ON MENTAL ILLNESS: Changing the Content of Thoughts

Jack Bragen
Friday April 01, 2016 - 10:12:00 AM

We can change our attitude, we can change our behavior, and we can change our mood, if we learn how to switch to different thoughts--by intent.

Intentionally changing the content of thoughts can be very powerful. Thoughts determine the meaning assigned to events and emotions. Thoughts are the "software" in our minds, are responsible for who we might think we are, what we think we can accomplish, our agenda in a given moment, and a multitude of other things.  

If our thoughts are telling us that things are good or that things are okay, we will probably not produce painful emotions. If thoughts are saying we had better worry about something, it can create a lot of anguish, anxiety, or anger.  

Thoughts are necessary. Otherwise, we wouldn't be able to function and accomplish basic tasks in life, nor would we be able to take care of our family, pay bills, or even go to the store and buy a loaf of bread.  

Thoughts often come in sets. A set of negative thoughts based on one or a few negative assumptions can cause mood problems. If you change a few thoughts in a set of thoughts, it can cause your mind to discontinue the entire set and switch to something else, usually something better.  

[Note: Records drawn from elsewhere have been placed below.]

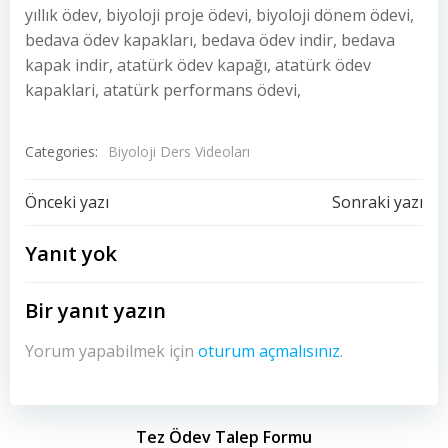
yıllık ödev, biyoloji proje ödevi, biyoloji dönem ödevi,
bedava ödev kapakları, bedava ödev indir, bedava
kapak indir, atatürk ödev kapağı, atatürk ödev
kapaklari, atatürk performans ödevi,
Categories:
Biyoloji Ders Videoları
Yazı
Yazı
Önceki yazı
Sonraki yazı
dolaşımı
dolaşımı
Yanıt yok
Bir yanıt yazın
Yorum yapabilmek için
oturum açmalısınız
.
Tez Ödev Talep Formu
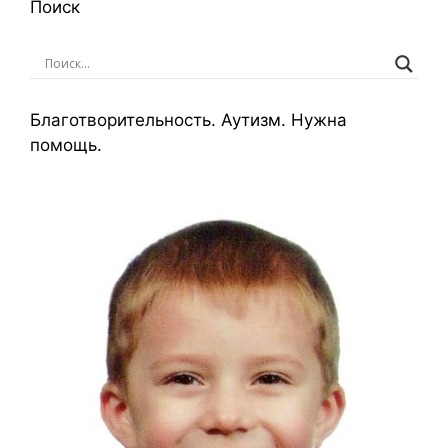
Поиск
Благотворительность. Аутизм. Нужна
помощь.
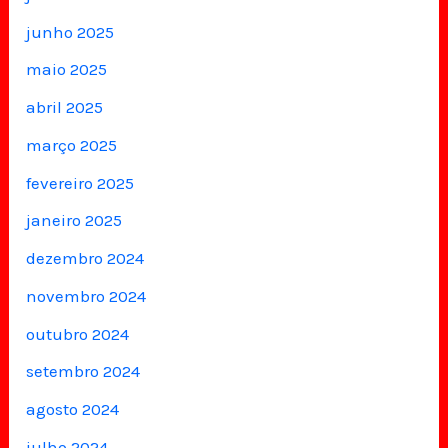
junho 2025
maio 2025
abril 2025
março 2025
fevereiro 2025
janeiro 2025
dezembro 2024
novembro 2024
outubro 2024
setembro 2024
agosto 2024
julho 2024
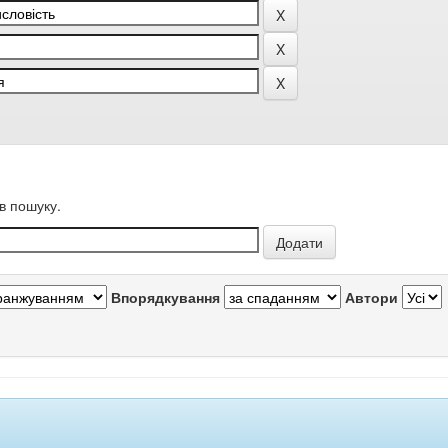
в пошуку.
Впорядкування
Автори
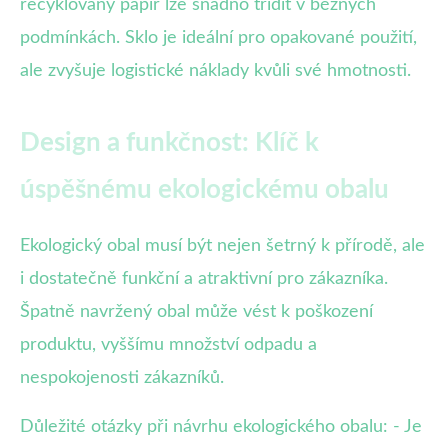
recyklovaný papír lze snadno třídit v běžných
podmínkách. Sklo je ideální pro opakované použití,
ale zvyšuje logistické náklady kvůli své hmotnosti.
Design a funkčnost: Klíč k
úspěšnému ekologickému obalu
Ekologický obal musí být nejen šetrný k přírodě, ale
i dostatečně funkční a atraktivní pro zákazníka.
Špatně navržený obal může vést k poškození
produktu, vyššímu množství odpadu a
nespokojenosti zákazníků.
Důležité otázky při návrhu ekologického obalu: - Je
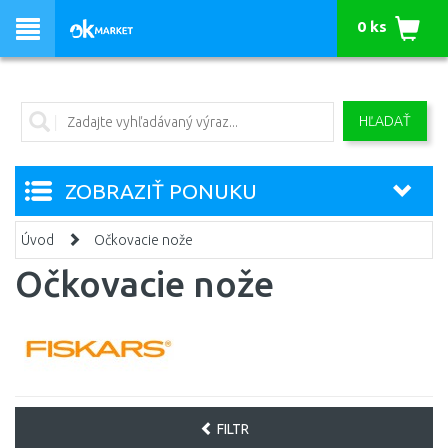
0 ks
HĽADAŤ
ZOBRAZIŤ PONUKU
Úvod
Očkovacie nože
Očkovacie nože
FILTR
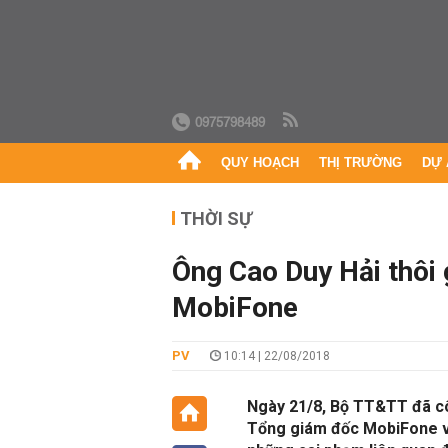
0975798489
QUY HOẠCH
THỊ TRƯỜNG
DỰ 
THỜI SỰ
Ông Cao Duy Hải thôi
MobiFone
PV
10:14 | 22/08/2018
Ngày 21/8, Bộ TT&TT đã cô
Tổng giám đốc MobiFone và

Some negative thoughts one's mind might produce, for example, could be self-trashing and/or obsessive. "I'm fat," is one of them. "I'm dumb," "I need to go get a job," "I hate this," or even, "my mind isn't working…" These examples are just the tip of the iceberg as to the negative thoughts that the mind can produce. Listing negative thoughts onto a pad of paper can help you identify them and possibly stop having some of them.  

Most emotional pain is produced by software in the mind, and is subject to being modified or circumvented. Circumventing pain through changing the subject matter in the thinking is what I am suggesting in this piece.  

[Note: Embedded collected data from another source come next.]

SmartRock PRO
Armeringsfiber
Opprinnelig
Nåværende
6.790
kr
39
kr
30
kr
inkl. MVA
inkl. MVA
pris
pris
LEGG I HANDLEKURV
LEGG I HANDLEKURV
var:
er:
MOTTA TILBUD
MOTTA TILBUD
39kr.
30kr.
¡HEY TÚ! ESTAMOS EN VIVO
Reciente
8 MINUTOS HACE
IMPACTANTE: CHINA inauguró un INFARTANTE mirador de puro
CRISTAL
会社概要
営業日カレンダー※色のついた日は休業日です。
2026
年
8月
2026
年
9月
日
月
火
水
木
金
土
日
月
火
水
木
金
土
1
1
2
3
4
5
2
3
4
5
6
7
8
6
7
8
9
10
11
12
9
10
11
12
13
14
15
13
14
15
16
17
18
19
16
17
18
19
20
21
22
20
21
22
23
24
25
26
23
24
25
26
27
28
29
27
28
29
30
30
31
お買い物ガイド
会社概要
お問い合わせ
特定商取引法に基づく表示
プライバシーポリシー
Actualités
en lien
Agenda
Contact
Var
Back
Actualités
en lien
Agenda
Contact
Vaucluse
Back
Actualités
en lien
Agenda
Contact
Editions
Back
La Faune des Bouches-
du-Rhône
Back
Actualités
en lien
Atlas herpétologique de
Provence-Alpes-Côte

The easiest and most effective way of changing the thoughts is to change the external environment.  

(Changing the external environment is accomplished not by forcing other people in your environment to change what they are doing, but rather, it is accomplished by getting up and going somewhere else, or could also be accomplished by doing something as simple as picking up a magazine and looking at the pictures.)  

Here are some specific examples of changing the thoughts: if you put yourself in surroundings that do not focus on mental illness, such as a job, a college class, or even a temple or church service, the thoughts are redirected from the predicament of being a "mentally ill person" and instead, the mind is digesting the material in front of you. If you read a novel or watch a movie, the mind is filled with the fiction provided. If you go to Starbuck's, you are in an environment that doesn't focus on your problems. These are ways of changing the thoughts that do not involve mental gymnastics.  

Focusing solely on therapy, and continually rehashing your problems within the mental health treatment system probably won't get you well. Changing the thoughts by putting yourself in surroundings that engage the mind or relax the mind, could make you feel a whole lot better, and this is worth doing.  

If enmeshed in mental health treatment, it is good for you to forget about being mentally ill for a little while.  

The other way of changing the thoughts is through self-analysis in which we discover the thoughts that are dominant in the mind, and intentionally replace those thoughts. In some instances, this can be a very ambitious and difficult path, it is not reliable, and often, trying to do this can make things worse. Trying to "replace the thoughts" for most people, I would advise you do this with the help of a therapist.